Transcribe the whole listing precisely, leaving nothing out.
++++++
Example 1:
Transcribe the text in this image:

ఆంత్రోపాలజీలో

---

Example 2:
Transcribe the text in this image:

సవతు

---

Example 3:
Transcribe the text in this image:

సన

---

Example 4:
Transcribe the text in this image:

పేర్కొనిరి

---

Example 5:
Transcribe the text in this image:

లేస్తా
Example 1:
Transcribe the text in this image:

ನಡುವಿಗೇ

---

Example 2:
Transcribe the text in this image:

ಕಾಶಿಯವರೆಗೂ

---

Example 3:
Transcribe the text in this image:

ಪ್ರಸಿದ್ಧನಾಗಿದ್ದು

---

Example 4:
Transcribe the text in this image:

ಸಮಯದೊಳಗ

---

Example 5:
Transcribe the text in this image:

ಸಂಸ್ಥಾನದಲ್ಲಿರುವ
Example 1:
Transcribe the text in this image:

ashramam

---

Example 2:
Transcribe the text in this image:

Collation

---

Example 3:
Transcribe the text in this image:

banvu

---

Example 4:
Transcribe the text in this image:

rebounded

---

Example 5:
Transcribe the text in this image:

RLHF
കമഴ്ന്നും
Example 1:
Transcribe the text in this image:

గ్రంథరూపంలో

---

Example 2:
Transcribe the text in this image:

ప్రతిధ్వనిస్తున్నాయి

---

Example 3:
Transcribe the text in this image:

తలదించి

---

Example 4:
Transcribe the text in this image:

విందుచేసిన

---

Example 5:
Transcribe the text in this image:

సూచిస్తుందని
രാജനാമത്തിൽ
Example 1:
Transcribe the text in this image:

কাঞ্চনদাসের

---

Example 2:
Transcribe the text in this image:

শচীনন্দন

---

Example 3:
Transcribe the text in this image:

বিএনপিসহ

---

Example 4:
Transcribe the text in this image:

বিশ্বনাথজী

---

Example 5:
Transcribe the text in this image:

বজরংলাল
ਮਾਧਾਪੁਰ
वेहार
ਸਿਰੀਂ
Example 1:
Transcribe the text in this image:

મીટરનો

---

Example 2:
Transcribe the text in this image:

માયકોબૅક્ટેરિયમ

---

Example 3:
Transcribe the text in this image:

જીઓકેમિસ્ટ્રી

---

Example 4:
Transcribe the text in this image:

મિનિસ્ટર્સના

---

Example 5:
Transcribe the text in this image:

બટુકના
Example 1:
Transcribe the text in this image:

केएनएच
++++++
Exercise result:
Example 1:
Transcribe the text in this image:

ఆంత్రోపాలజీలో

---

Example 2:
Transcribe the text in this image:

సవతు

---

Example 3:
Transcribe the text in this image:

సన

---

Example 4:
Transcribe the text in this image:

పేర్కొనిరి

---

Example 5:
Transcribe the text in this image:

లేస్తా
Example 1:
Transcribe the text in this image:

ನಡುವಿಗೇ

---

Example 2:
Transcribe the text in this image:

ಕಾಶಿಯವರೆಗೂ

---

Example 3:
Transcribe the text in this image:

ಪ್ರಸಿದ್ಧನಾಗಿದ್ದು

---

Example 4:
Transcribe the text in this image:

ಸಮಯದೊಳಗ

---

Example 5:
Transcribe the text in this image:

ಸಂಸ್ಥಾನದಲ್ಲಿರುವ
Example 1:
Transcribe the text in this image:

ashramam

---

Example 2:
Transcribe the text in this image:

Collation

---

Example 3:
Transcribe the text in this image:

banvu

---

Example 4:
Transcribe the text in this image:

rebounded

---

Example 5:
Transcribe the text in this image:

RLHF
കമഴ്ന്നും
Example 1:
Transcribe the text in this image:

గ్రంథరూపంలో

---

Example 2:
Transcribe the text in this image:

ప్రతిధ్వనిస్తున్నాయి

---

Example 3:
Transcribe the text in this image:

తలదించి

---

Example 4:
Transcribe the text in this image:

విందుచేసిన

---

Example 5:
Transcribe the text in this image:

సూచిస్తుందని
രാജനാമത്തിൽ
Example 1:
Transcribe the text in this image:

কাঞ্চনদাসের

---

Example 2:
Transcribe the text in this image:

শচীনন্দন

---

Example 3:
Transcribe the text in this image:

বিএনপিসহ

---

Example 4:
Transcribe the text in this image:

বিশ্বনাথজী

---

Example 5:
Transcribe the text in this image:

বজরংলাল
ਮਾਧਾਪੁਰ
वेहार
ਸਿਰੀਂ
Example 1:
Transcribe the text in this image:

મીટરનો

---

Example 2:
Transcribe the text in this image:

માયકોબૅક્ટેરિયમ

---

Example 3:
Transcribe the text in this image:

જીઓકેમિસ્ટ્રી

---

Example 4:
Transcribe the text in this image:

મિનિસ્ટર્સના

---

Example 5:
Transcribe the text in this image:

બટુકના
Example 1:
Transcribe the text in this image:

केएनएच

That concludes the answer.